Week 2 Quiz Grader did wrong evaluation for 1 question

I got following question in the quiz in reference to hyperparameter for gradient descent with momentum.

It asked what will happen if value of beta is increased from 0.01 to 0.1

My Answer: the effect will be that the gradient descent process starts moving more in the horizontal direction and less in the vertical direction.

Grader Answer:
No. The use of a greater value of B causes a more efficient process thus reducing the oscillation in the horizontal direction and moving the steps more in the vertical direction.

I believe Grader is wrong. Am i missing something here?

1 Like

@fortheloveofai the hyperparameter \beta is effectively a smoothing term in gradient decent that runs between 0 and 1 and effects the contribution of previous gradients on the current ones as it moves towards the optimum (loss function minimum).

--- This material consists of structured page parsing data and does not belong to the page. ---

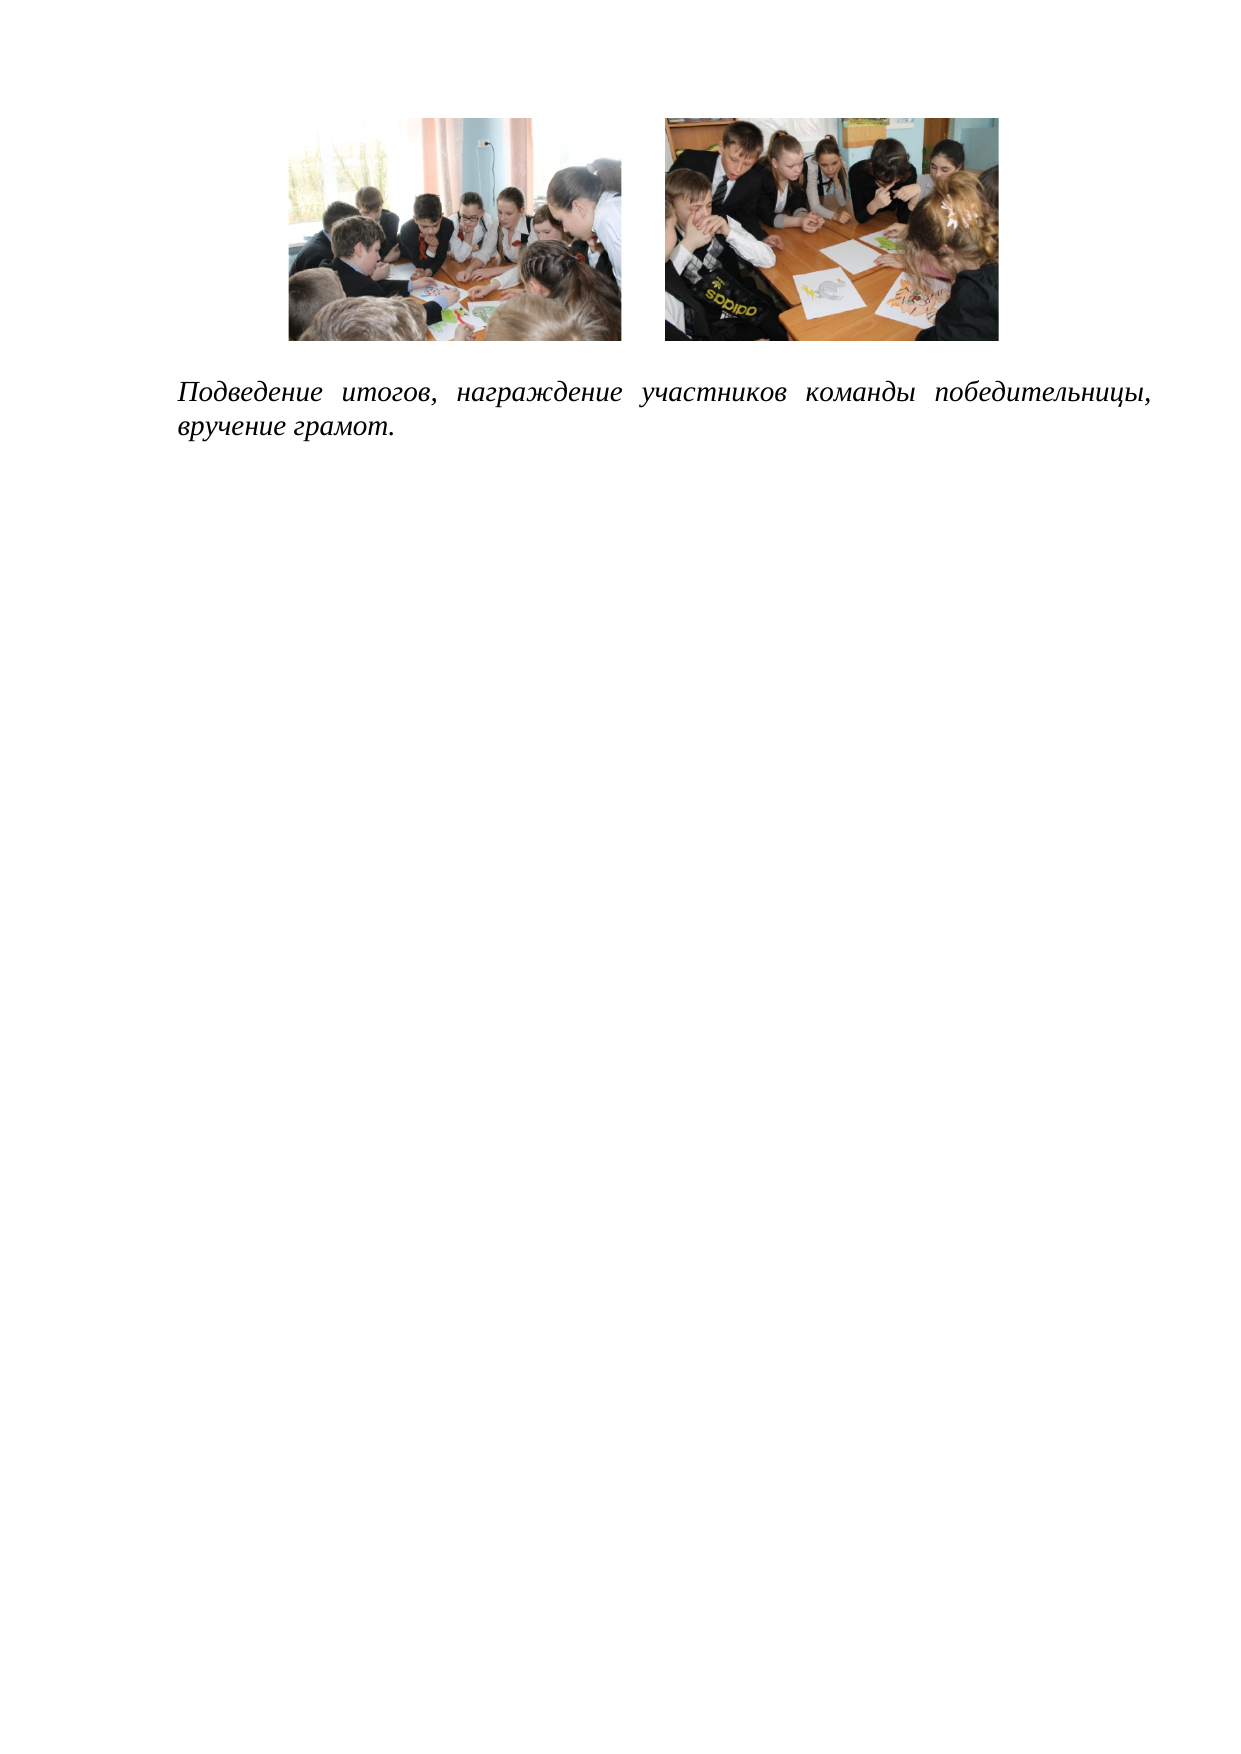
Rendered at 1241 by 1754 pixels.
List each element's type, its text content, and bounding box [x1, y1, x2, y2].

picture [665, 118, 999, 341]
text Подведение итогов, награждение участников команды победительницы, вручение грамот. [177, 374, 1152, 441]
picture [288, 118, 622, 341]
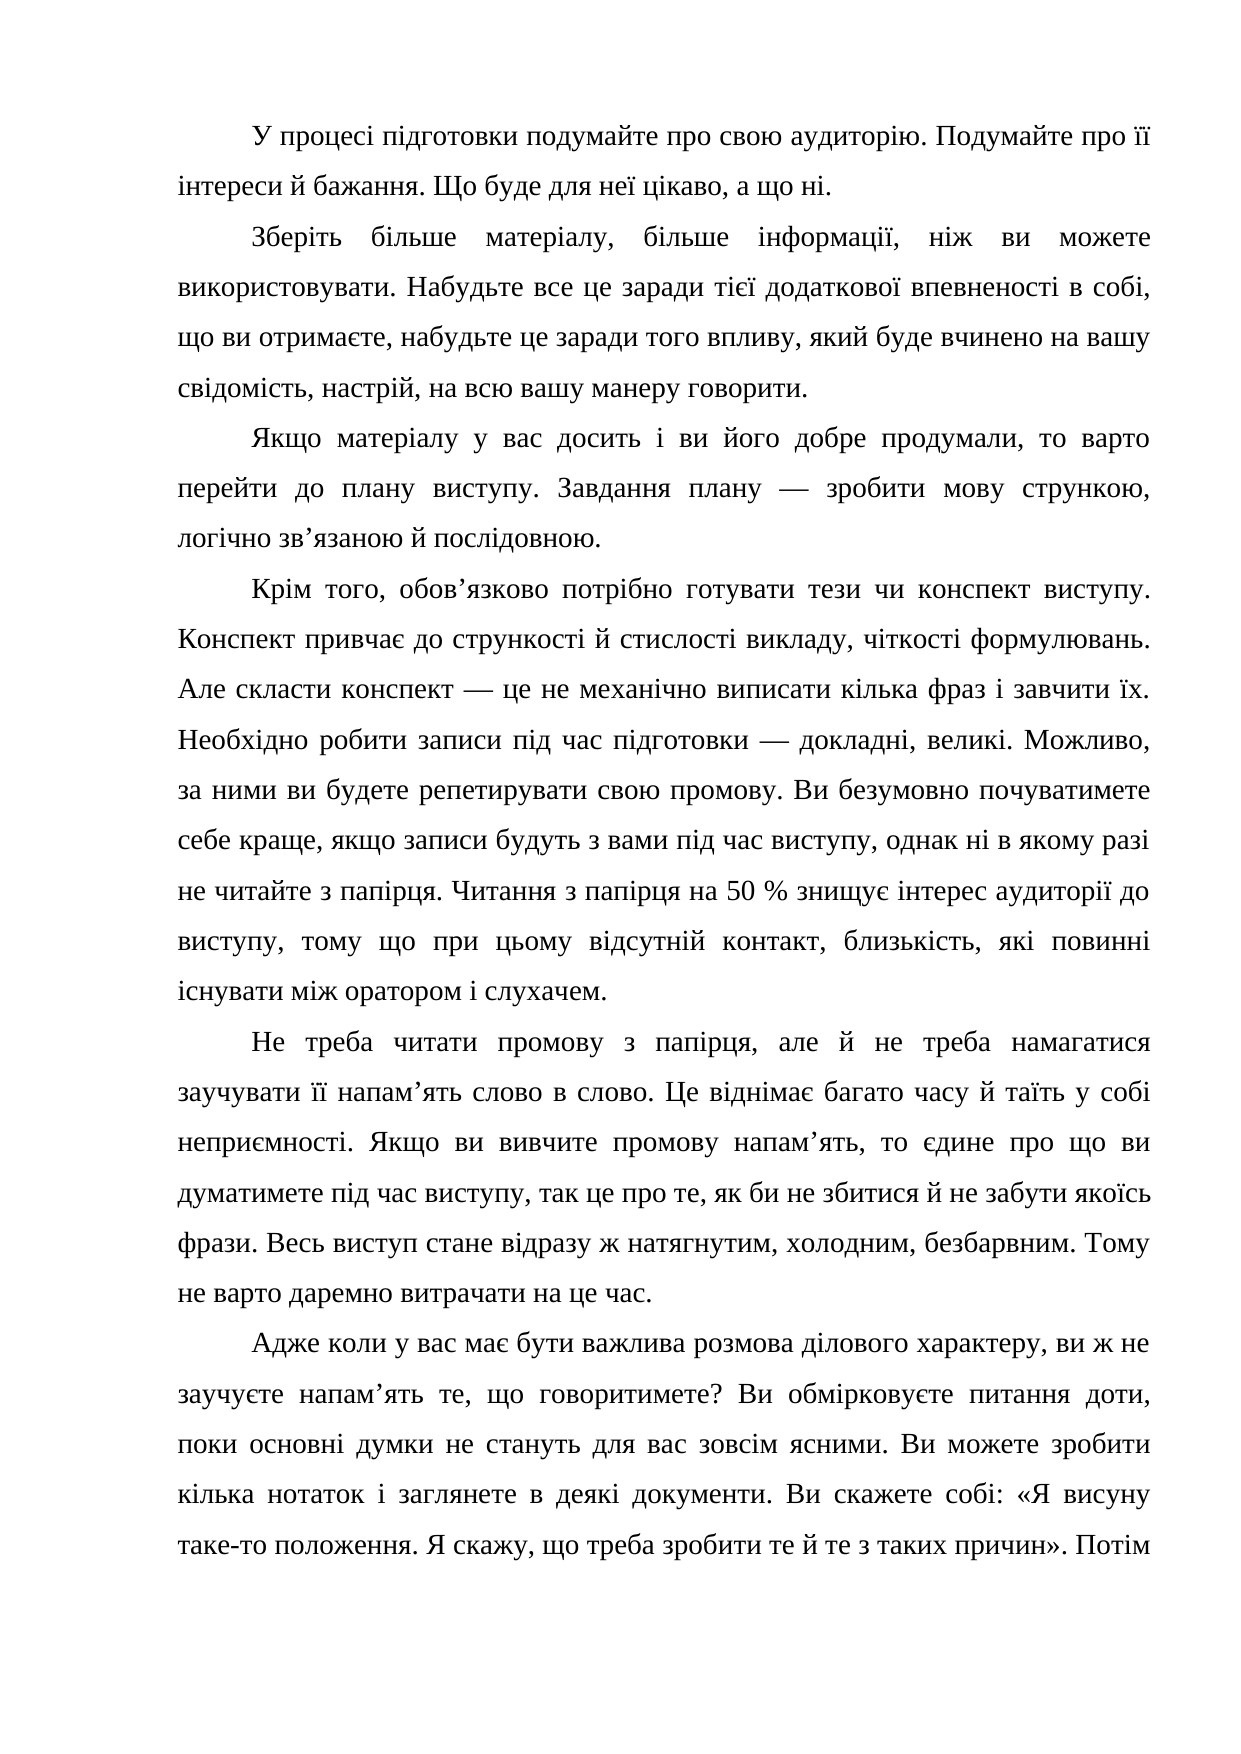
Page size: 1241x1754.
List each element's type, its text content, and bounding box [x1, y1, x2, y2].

text Зберіть більше матеріалу, більше інформації, ніж ви можете використовувати. Набудьте все це заради тієї додаткової впевненості в собі, що ви отримаєте, набудьте це заради того впливу, який буде вчинено на вашу свідомість, настрій, на всю вашу манеру говорити. [177, 219, 1152, 403]
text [177, 1326, 1152, 1560]
text Не треба читати промову з папірця, але й не треба намагатися заучувати її напам’ять слово в слово. Це віднімає багато часу й таїть у собі неприємності. Якщо ви вивчите промову напам’ять, то єдине про що ви думатимете під час виступу, так це про те, як би не збитися й не забути якоїсь фрази. Весь виступ стане відразу ж натягнутим, холодним, безбарвним. Тому не варто даремно витрачати на це час. [177, 1024, 1152, 1309]
text У процесі підготовки подумайте про свою аудиторію. Подумайте про її інтереси й бажання. Що буде для неї цікаво, а що ні. [177, 118, 1152, 202]
text Крім того, обов’язково потрібно готувати тези чи конспект виступу. Конспект привчає до стрункості й стислості викладу, чіткості формулювань. Але скласти конспект — це не механічно виписати кілька фраз і завчити їх. Необхідно робити записи під час підготовки — докладні, великі. Можливо, за ними ви будете репетирувати свою промову. Ви безумовно почуватимете себе краще, якщо записи будуть з вами під час виступу, однак ні в якому разі не читайте з папірця. Читання з папірця на 50 % знищує інтерес аудиторії до виступу, тому що при цьому відсутній контакт, близькість, які повинні існувати між оратором і слухачем. [177, 571, 1152, 1007]
text Якщо матеріалу у вас досить і ви його добре продумали, то варто перейти до плану виступу. Завдання плану — зробити мову стрункою, логічно зв’язаною й послідовною. [177, 420, 1152, 554]
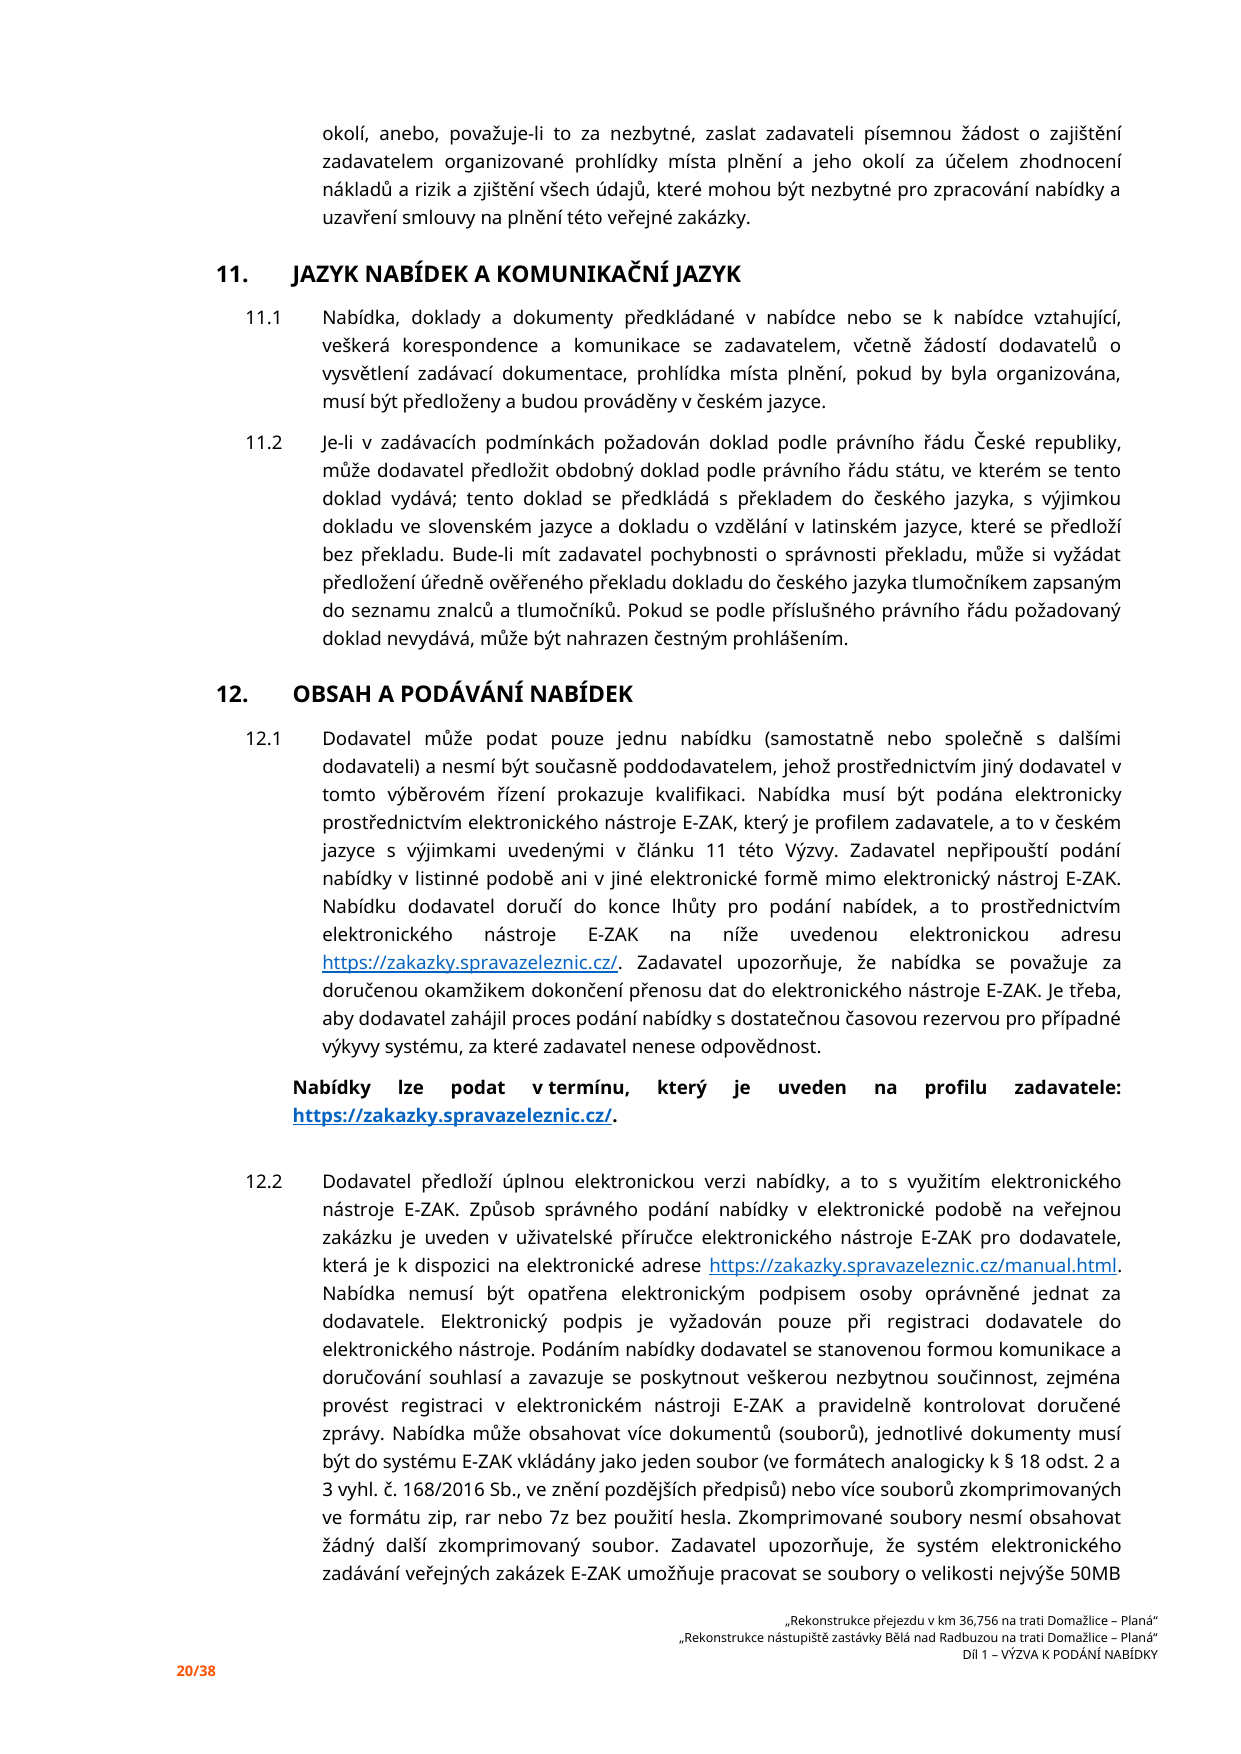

From your graph shown from the problem our optimum is in the center and we are traveling vertically.

The best way, obviously would be following a straight line down, but since this is a stochastic process we kind of edge our way there.

A \beta of zero means the previous weights carry a heavy weight on the previous ones, where as a \beta closer to 1 means they carry an almost insignificant amount on the present ones.

We can see at the start there is heavy zig zag in the horizontal direction, yet we wish to reduce that because we know our goal is to go vertical (though in statement of fact, the reality is we have no idea where our goal is, thus gradient decent and the whole ‘poking around’ thing here in the first place).

By increasing \beta from 0.01 to 0.1, we take into consideration that earlier zigzaging in the wrong direction less (the oscillation part-- the moves in the horizontal part)-- and closer to the direction we want to be in.

2 Likes

Thanks @Nevermnd . The part I missed here was the orientation. I didn’t give attention to the vertical nature and thought the graph has been presented in this way because of space constraints. I had the horizontal diagram from the lecture in mind while answering the question :man_facepalming:

1 Like